Lontar Palalindon Bali Telah Mengupas Tentang Gempa Bumi Berdasarkan Sasih

ilustrasi gempa bumi/ kabarportal
DENPASAR, KABARPORTAL.COM - Di tengah pesatnya perkembangan ilmu seismologi modern, warisan budaya Bali melalui Lontar Palalindon tetap menjadi rujukan berharga untuk memahami bencana alam, khususnya linuh atau gempa bumi. Naskah kuno ini, yang disusun dalam bentuk tutur atau cerita lisan, menyimpan kebijaksanaan leluhur Bali tentang cara mengenali tanda-tanda gempa bumi berdasarkan sasih (bulan dalam kalender Bali) guna meminimalkan dampaknya.
Lontar Palalindon bukan sekadar catatan tradisional, melainkan panduan yang menguraikan hubungan gempa dengan alam dan kepercayaan Hindu Bali. Made Susila Putra, dosen Bahasa Bali di STAHN Mpu Kuturan Singaraja, menjelaskan bahwa lontar ini merinci makna linuh di setiap sasih dengan jelas, menghubungkannya dengan peran dewa-dewa serta kondisi alam.
Jika linuh terjadi pada sasih Kasa, dunia dan tanah dilanda kekacauan. Bhatara Siwa beryoga, dunia dilindungi para dewata, tanaman menghasilkan panen melimpah, namun banyak orang terserang penyakit akibat black magic atau ilmu hitam.
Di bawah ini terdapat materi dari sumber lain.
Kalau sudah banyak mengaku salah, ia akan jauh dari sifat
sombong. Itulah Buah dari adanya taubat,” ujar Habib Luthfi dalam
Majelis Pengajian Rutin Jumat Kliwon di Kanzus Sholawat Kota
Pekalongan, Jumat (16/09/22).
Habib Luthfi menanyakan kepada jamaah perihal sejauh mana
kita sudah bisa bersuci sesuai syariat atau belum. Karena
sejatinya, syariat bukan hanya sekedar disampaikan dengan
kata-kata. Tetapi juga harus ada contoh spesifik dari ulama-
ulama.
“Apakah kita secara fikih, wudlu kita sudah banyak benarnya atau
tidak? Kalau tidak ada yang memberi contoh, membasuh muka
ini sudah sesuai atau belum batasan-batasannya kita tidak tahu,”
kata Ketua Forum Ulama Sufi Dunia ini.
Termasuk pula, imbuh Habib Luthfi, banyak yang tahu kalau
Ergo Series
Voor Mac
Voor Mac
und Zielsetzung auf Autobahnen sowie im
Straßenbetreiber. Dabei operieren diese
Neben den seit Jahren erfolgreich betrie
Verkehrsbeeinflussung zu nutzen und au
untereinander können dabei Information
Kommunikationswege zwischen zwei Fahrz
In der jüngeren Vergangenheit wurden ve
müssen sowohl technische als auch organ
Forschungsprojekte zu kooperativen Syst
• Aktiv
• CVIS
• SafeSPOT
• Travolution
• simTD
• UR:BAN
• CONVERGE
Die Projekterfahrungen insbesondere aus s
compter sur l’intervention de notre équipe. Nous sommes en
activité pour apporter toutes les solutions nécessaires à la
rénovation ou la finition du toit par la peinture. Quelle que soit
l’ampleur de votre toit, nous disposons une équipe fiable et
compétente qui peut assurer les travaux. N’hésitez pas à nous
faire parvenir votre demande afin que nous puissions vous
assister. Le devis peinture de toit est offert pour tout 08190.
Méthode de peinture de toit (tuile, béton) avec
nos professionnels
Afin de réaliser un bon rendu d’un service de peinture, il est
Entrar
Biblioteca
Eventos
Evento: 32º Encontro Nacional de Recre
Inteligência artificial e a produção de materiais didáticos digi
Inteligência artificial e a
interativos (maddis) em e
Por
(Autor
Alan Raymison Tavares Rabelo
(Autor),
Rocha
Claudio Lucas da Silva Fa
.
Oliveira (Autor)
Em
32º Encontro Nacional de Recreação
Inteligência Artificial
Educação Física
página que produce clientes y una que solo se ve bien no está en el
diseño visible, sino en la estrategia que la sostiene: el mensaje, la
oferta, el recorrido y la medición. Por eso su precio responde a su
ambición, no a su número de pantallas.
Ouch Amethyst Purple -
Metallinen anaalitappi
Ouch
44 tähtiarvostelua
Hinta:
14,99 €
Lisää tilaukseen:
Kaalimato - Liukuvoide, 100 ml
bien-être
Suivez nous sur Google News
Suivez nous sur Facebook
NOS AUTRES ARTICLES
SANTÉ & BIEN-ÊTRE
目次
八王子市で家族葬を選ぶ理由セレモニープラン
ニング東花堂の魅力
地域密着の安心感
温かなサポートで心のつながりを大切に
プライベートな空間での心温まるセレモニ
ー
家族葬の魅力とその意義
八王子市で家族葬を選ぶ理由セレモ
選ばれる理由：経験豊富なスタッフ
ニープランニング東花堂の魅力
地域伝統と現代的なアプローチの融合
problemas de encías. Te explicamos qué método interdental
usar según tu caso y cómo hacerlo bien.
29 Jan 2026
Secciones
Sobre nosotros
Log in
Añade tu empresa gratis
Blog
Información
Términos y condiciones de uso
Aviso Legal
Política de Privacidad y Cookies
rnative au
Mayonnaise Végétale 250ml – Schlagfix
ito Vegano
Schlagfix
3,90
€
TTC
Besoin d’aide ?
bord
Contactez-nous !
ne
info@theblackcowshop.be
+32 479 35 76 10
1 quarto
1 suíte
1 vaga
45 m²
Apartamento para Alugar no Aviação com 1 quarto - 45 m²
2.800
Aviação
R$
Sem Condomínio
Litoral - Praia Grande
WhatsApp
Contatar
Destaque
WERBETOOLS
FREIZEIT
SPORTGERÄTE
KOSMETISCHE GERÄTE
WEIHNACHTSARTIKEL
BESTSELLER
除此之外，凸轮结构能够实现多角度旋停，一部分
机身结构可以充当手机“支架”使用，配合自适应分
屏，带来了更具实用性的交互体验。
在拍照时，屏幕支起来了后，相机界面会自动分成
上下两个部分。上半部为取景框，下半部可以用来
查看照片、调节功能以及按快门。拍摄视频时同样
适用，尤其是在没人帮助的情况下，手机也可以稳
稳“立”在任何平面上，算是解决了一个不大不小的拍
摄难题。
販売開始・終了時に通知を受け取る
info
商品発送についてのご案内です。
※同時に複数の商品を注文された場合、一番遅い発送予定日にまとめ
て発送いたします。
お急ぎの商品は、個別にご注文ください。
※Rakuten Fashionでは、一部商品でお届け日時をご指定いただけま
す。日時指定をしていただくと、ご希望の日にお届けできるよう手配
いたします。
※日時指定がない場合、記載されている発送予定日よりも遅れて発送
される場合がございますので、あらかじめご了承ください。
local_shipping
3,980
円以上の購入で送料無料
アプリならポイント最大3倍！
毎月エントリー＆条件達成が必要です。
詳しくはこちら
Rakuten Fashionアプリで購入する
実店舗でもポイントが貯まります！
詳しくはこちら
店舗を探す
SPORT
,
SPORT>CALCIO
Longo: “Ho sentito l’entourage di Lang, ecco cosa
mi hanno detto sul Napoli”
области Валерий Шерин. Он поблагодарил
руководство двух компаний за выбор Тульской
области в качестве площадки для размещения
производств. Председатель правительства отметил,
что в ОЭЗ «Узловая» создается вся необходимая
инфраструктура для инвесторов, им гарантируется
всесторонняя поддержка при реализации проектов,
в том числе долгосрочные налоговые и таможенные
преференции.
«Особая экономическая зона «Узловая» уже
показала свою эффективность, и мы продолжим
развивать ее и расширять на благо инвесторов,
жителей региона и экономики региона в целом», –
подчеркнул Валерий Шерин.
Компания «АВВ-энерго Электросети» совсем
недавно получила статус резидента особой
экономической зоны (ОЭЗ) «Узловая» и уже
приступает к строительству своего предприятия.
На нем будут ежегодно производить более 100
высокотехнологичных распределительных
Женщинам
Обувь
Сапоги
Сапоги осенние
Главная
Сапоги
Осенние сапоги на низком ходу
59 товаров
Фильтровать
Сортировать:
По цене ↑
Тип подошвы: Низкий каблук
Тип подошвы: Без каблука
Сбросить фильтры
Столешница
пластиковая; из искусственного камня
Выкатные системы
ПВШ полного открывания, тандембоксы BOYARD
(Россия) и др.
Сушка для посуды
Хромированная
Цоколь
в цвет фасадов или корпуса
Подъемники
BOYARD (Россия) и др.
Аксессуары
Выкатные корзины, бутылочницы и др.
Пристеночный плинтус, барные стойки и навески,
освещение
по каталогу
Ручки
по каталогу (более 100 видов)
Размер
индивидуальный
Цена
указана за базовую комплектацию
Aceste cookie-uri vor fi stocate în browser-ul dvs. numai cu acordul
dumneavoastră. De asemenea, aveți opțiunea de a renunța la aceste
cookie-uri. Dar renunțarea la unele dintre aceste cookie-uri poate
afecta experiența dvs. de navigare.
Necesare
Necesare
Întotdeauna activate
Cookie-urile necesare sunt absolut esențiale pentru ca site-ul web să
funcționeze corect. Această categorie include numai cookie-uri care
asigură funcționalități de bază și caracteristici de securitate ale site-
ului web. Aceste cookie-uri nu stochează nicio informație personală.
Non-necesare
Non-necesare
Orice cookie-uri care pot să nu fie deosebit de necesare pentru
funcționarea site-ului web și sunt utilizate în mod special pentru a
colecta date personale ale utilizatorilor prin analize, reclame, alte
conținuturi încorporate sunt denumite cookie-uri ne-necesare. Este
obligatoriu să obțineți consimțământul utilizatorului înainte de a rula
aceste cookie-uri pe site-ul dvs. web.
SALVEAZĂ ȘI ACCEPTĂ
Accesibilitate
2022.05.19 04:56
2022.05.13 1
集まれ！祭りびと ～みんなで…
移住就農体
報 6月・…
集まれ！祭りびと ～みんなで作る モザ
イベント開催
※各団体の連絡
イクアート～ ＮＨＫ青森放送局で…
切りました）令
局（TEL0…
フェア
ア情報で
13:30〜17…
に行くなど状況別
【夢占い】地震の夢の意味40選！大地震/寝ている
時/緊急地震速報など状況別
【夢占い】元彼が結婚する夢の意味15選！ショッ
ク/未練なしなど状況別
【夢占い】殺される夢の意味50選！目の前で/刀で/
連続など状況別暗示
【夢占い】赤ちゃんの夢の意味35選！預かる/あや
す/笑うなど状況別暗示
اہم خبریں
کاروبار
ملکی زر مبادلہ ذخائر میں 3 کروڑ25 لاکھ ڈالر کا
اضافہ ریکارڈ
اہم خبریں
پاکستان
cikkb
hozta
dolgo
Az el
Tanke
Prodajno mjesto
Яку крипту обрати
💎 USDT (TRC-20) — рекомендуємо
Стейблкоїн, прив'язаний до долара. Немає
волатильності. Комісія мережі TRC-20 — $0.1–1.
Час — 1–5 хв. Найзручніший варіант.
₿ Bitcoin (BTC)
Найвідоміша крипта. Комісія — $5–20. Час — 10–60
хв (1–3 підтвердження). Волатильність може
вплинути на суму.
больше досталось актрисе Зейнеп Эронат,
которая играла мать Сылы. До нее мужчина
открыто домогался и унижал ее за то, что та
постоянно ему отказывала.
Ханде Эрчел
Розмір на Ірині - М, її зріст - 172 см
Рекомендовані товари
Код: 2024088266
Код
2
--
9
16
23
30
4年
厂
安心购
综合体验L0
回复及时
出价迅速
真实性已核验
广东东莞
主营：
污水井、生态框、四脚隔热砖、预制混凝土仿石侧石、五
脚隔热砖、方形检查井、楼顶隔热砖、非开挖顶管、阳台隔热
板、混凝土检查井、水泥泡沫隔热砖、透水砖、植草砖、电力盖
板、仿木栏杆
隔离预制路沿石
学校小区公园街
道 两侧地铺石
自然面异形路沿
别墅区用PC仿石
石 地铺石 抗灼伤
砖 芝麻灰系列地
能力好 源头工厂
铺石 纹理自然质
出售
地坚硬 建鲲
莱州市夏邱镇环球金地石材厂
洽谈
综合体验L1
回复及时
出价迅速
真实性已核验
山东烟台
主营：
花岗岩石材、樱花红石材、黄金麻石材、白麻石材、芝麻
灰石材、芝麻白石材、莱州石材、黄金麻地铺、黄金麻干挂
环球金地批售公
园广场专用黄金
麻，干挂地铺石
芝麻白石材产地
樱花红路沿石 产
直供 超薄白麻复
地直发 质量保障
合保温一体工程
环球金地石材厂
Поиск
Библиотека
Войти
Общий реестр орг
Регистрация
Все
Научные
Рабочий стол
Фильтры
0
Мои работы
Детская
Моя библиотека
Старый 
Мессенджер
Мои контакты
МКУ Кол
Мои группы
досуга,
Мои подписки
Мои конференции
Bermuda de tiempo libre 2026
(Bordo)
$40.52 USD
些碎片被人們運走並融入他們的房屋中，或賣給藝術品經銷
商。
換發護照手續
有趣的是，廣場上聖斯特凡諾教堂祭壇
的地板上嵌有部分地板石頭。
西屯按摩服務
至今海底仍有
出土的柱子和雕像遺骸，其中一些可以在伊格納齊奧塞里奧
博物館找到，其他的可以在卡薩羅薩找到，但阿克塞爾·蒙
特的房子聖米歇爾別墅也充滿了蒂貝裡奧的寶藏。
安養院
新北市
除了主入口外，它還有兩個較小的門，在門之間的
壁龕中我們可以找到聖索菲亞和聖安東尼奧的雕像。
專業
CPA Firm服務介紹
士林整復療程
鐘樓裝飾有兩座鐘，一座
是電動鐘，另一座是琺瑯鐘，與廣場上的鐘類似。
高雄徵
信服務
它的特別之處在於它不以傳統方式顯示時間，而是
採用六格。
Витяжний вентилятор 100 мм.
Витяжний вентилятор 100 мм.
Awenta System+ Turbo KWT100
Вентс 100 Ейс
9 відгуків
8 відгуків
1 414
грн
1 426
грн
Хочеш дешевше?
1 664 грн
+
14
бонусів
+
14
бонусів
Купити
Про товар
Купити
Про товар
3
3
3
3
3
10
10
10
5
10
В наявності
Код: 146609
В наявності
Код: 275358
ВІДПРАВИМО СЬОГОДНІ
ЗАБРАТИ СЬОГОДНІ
Pada sasih Karo, gempa menandakan Bhatara Gangga beryoga. Dunia selamat, tetapi danau mengering, buah-buahan gagal panen, dan banyak orang menderita penyakit kulit seperti upas. Bhatara Yama juga menghendaki stana atau kedudukannya.
Linuh di sasih Ketiga menunjukkan Bhatara Sri beryoga. Dunia aman, tanaman berhasil, air kaya sari-sari tanah, tetapi hujan deras menyebabkan banjir besar. Bhatara Guru bersedih, orang sulit mencari nafkah, dan banyak yang meninggal saat bekerja di sawah.
Saat gempa melanda sasih Kapat, itu pertanda Bhatara Brahma beryoga. Dunia selamat, air mengalir deras, tetapi wabah penyakit merebak dan menyebabkan banyak kematian.
Pada sasih Kalima, linuh melambangkan Bhatara Iswara beryoga. Wabah penyakit meluas, tanaman padi gagal, buah-buahan tak berbuah, dan ancaman wabah dari laut menyerang manusia, menyebabkan banyak korban jiwa.
Gempa di sasih Kaenam menjadi tanda Bhatari Uma beryoga. Pemimpin dan rakyat tidak menentu, sering bertengkar, hama dan wabah penyakit mengganas, kepemimpinan melemah, dan berbagai buta atau roh jahat muncul untuk memangsa.
Menurut Susila Putra, linuh pada sasih Kapitu menandakan Bhatara Yoga mayoga dan Bhatara Ludra mamurti berubah. Dunia menghadapi kesulitan, banyak orang sakit dan meninggal, meski tanaman padi dan umbi-umbian berhasil panen. Namun, air mengalir sedikit.